Consigne 1:
Relevez et recopiez chaque ligne des entrées qui contient la chaîne « whiskers », en tenant compte de la casse.

+++ Texte de la page

SHS et STIC, dans Tech-CICO, ne paraissent pas être interdisciplinaires de la même manière. Les STIC de Tech-CICO sont interdisciplinaires de par leurs champs principaux de rattachement, l'ingénierie des connaissances et le « Travail coopératif assisté par ordinateur » ou CSCW pour Computer Supported Cooperative Work. En effet, le CSCW se définit comme un champ de recherche orienté-design déjà interdisciplinaire124. Les informaticiens de Tech-CICO se considèrent comme des informaticiens très particuliers, en quelque sorte des SHS de l’informatique. Ils incarnent une interdisciplinarité qui, paradoxalement, se déploie ensuite dans leur interaction avec les SHS sur le mode multi-disciplinaire de juxtaposition que nous avons décrit. Les SHS de Tech-CICO sont, quant à eux, interdisciplinaires dans une certaine mesure en SHS (citons par exemple la sociolinguistique), mais très peu dans leurs interactions avec les STIC. On observe au final une forte disparité des niveaux et des types de concernement technologique des uns et des autres. Plusieurs chercheurs de l’UTT incarnent un modèle d’interdisciplinarité au sein de la même personne mais qui, par définition, ne peut pas être érigé en modèle structurant collectivement les équipes de recherche interdisciplinaire.

Ces chercheurs incarnant une interdisciplinarité en eux-mêmes éprouvent parfois des difficultés à exister pleinement dans la structure organisationnelle de la recherche choisie par l’UTT. Par exemple, Aurélien Bénel incarne une interdisciplinarité originale au sein de Tech-CICO parce qu’elle passe en pratique par la théorie des graphes comme méthode interscientifique permettant des transductions entre informatique et SHS et des schématisations communes aux deux domaines. Or dans son discours il se positionne avant tout comme informaticien, au service de l’informatique dans le champ des humanités numériques contre un modèle dominant qu’il dénonce comme une instrumentalisation des STIC par les SHS. Il ne se positionne pas comme un « technologue » intercesseur entre plusieurs univers disciplinaires.

++++++

Consigne 2:
Pour chacune des affirmations (a), (b) et (c), indiquez par oui ou par non si elle s'accorde avec le texte sur l'interdisciplinarité à Tech-CICO, en citant mot pour mot le passage décisif.
(a) Le CSCW est défini comme un champ de recherche orienté-design.
(b) Les informaticiens de Tech-CICO se considèrent comme des informaticiens ordinaires.
(c) Les SHS de Tech-CICO sont très interdisciplinaires dans leurs interactions avec les STIC.

+++ Entrées de données

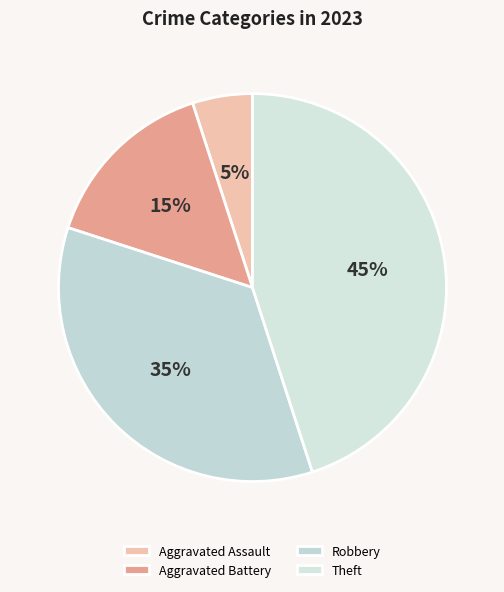

To the nearest percent, what portion does Aggravated Assault represent?

5%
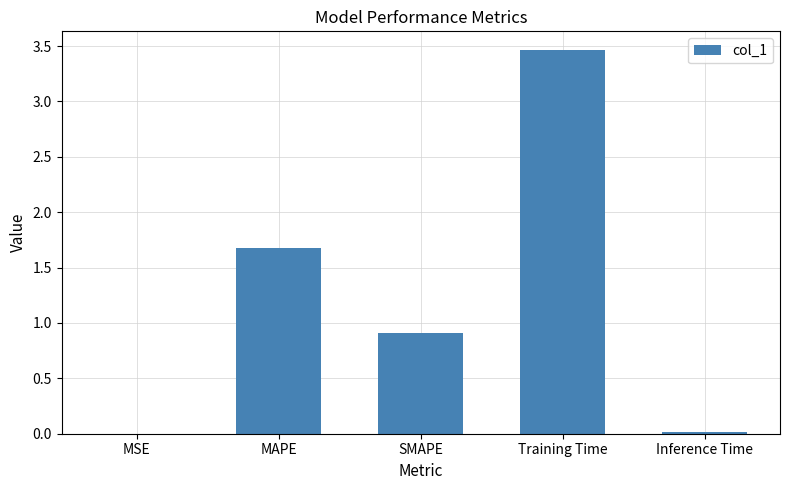

The chart shows a value of 2.8 at MAPE. True or false?

False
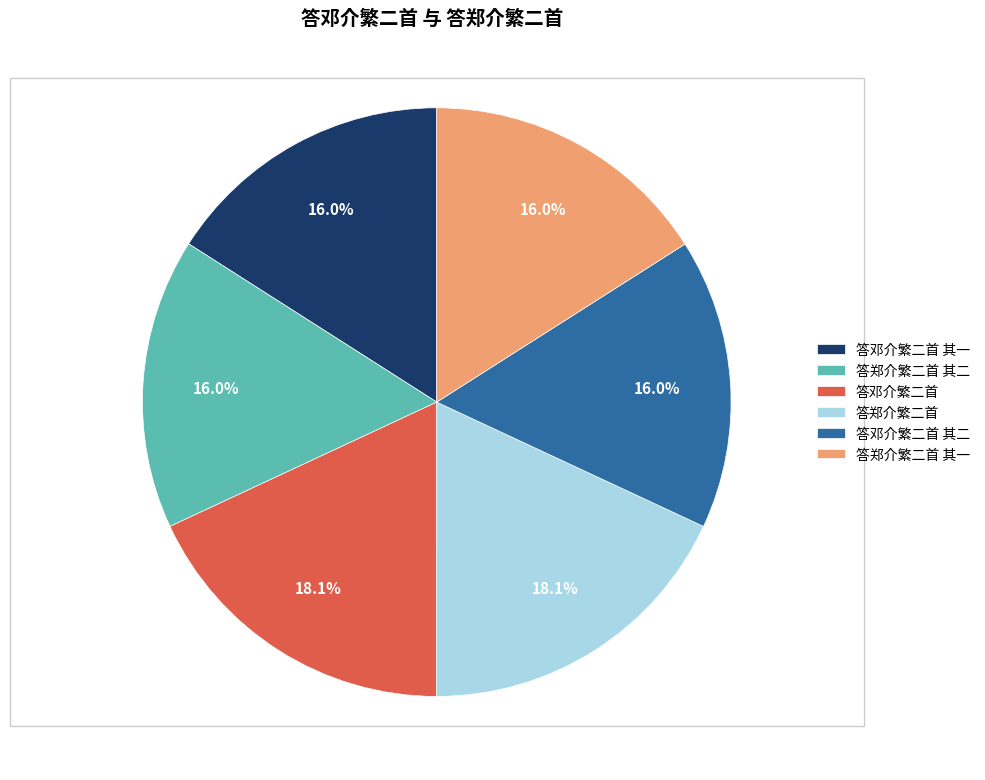

How many segments does this pie chart have?

6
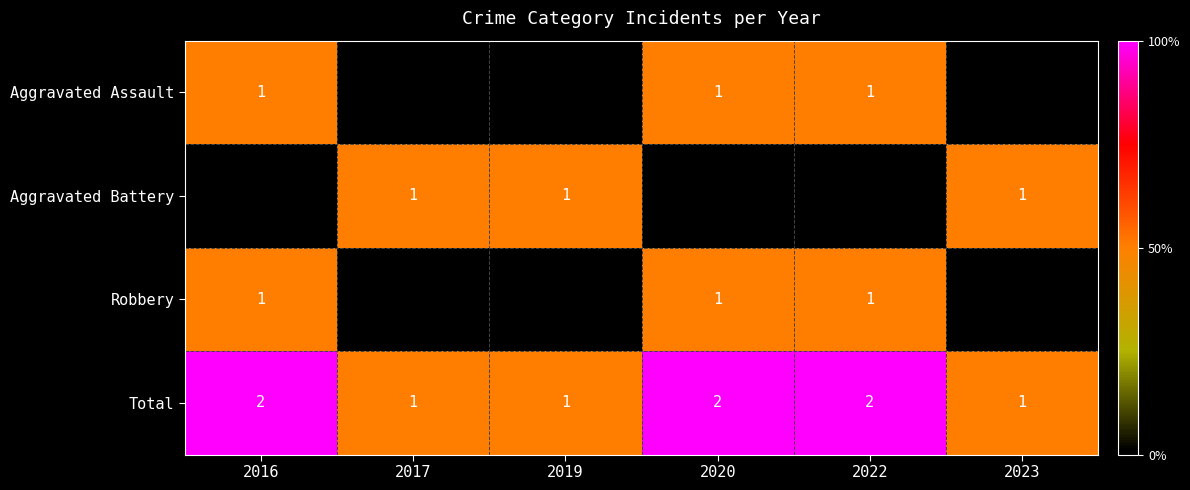

What is the sum of all Total values?

9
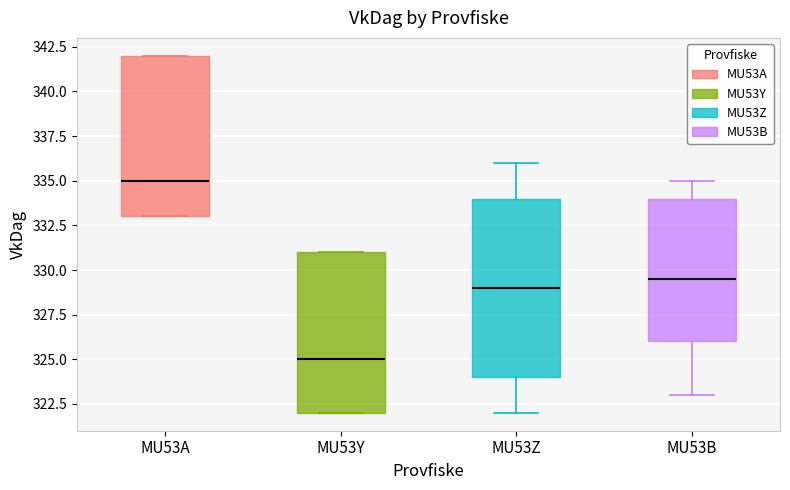

Reading left to right, transcribe this box plot: for each box, give where its median line is, the range the box spans, and where its two whiskers end, as read against the y-axis. The values are not printed on the chart, so give them approximately, as read against the axis.

MU53A: median 335.0, box 333.0 to 342.0, whiskers 333.0 to 342.0
MU53Y: median 325.0, box 322.0 to 331.0, whiskers 322.0 to 331.0
MU53Z: median 329.0, box 324.0 to 334.0, whiskers 322.0 to 336.0
MU53B: median 329.5, box 326.0 to 334.0, whiskers 323.0 to 335.0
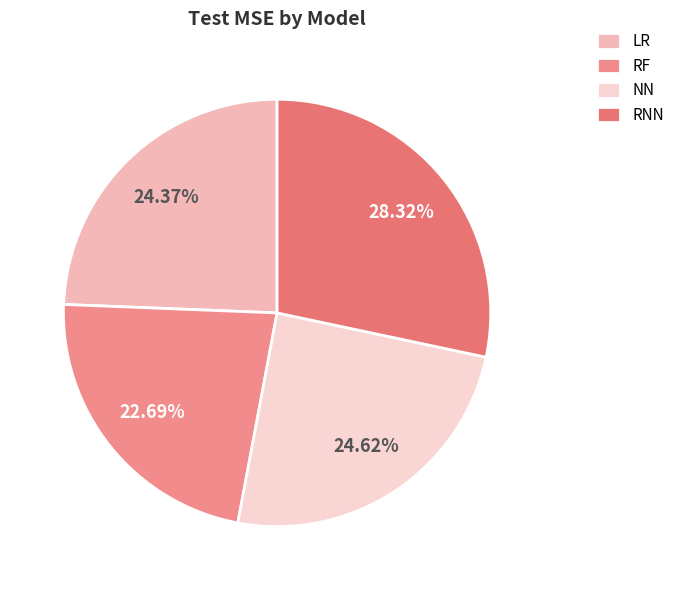

How many slices are in this pie chart?

4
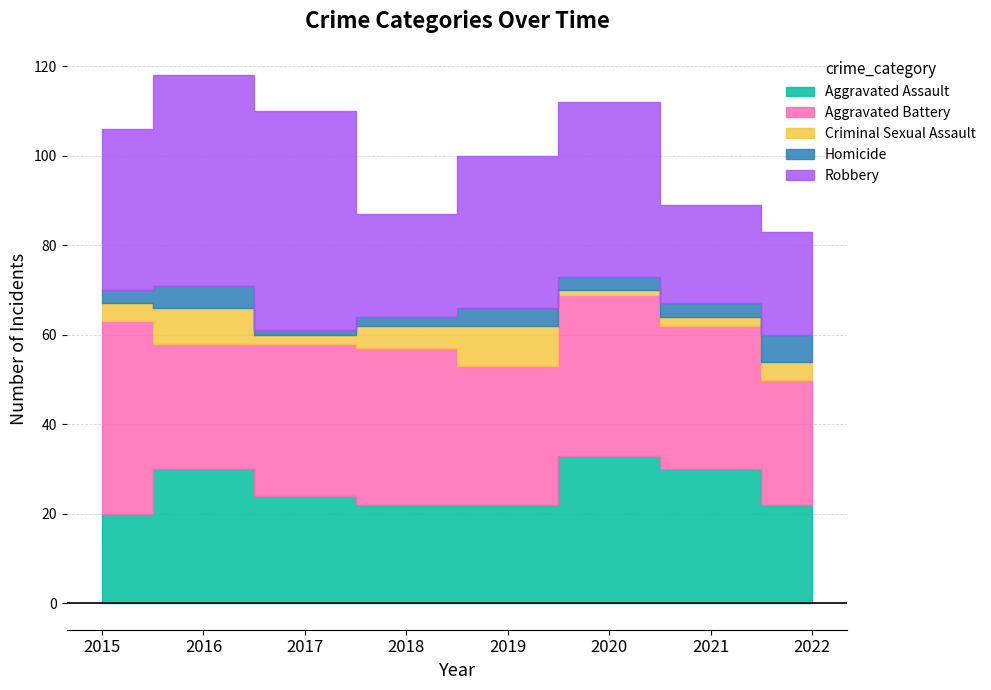

Reading left to right, extract all data points from this chart.

Aggravated Assault: 20	30	24	22	22	33	30	22
Aggravated Battery: 43	28	34	35	31	36	32	28
Criminal Sexual Assault: 4	8	2	5	9	1	2	4
Homicide: 3	5	1	2	4	3	3	6
Robbery: 36	47	49	23	34	39	22	23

++++++

Corrigé 1:
Reading left to right, transcribe this box plot: for each box, give where its median line is, the range the box spans, and where its two whiskers end, as read against the y-axis. The values are not printed on the chart, so give them approximately, as read against the axis.
MU53A: median 335.0, box 333.0 to 342.0, whiskers 333.0 to 342.0
MU53Y: median 325.0, box 322.0 to 331.0, whiskers 322.0 to 331.0
MU53Z: median 329.0, box 324.0 to 334.0, whiskers 322.0 to 336.0
MU53B: median 329.5, box 326.0 to 334.0, whiskers 323.0 to 335.0

Corrigé 2:
(a) Oui : « le CSCW se définit comme un champ de recherche orienté-design ».
(b) Non : « Les informaticiens de Tech-CICO se considèrent comme des informaticiens très particuliers ».
(c) Non : « mais très peu dans leurs interactions avec les STIC ».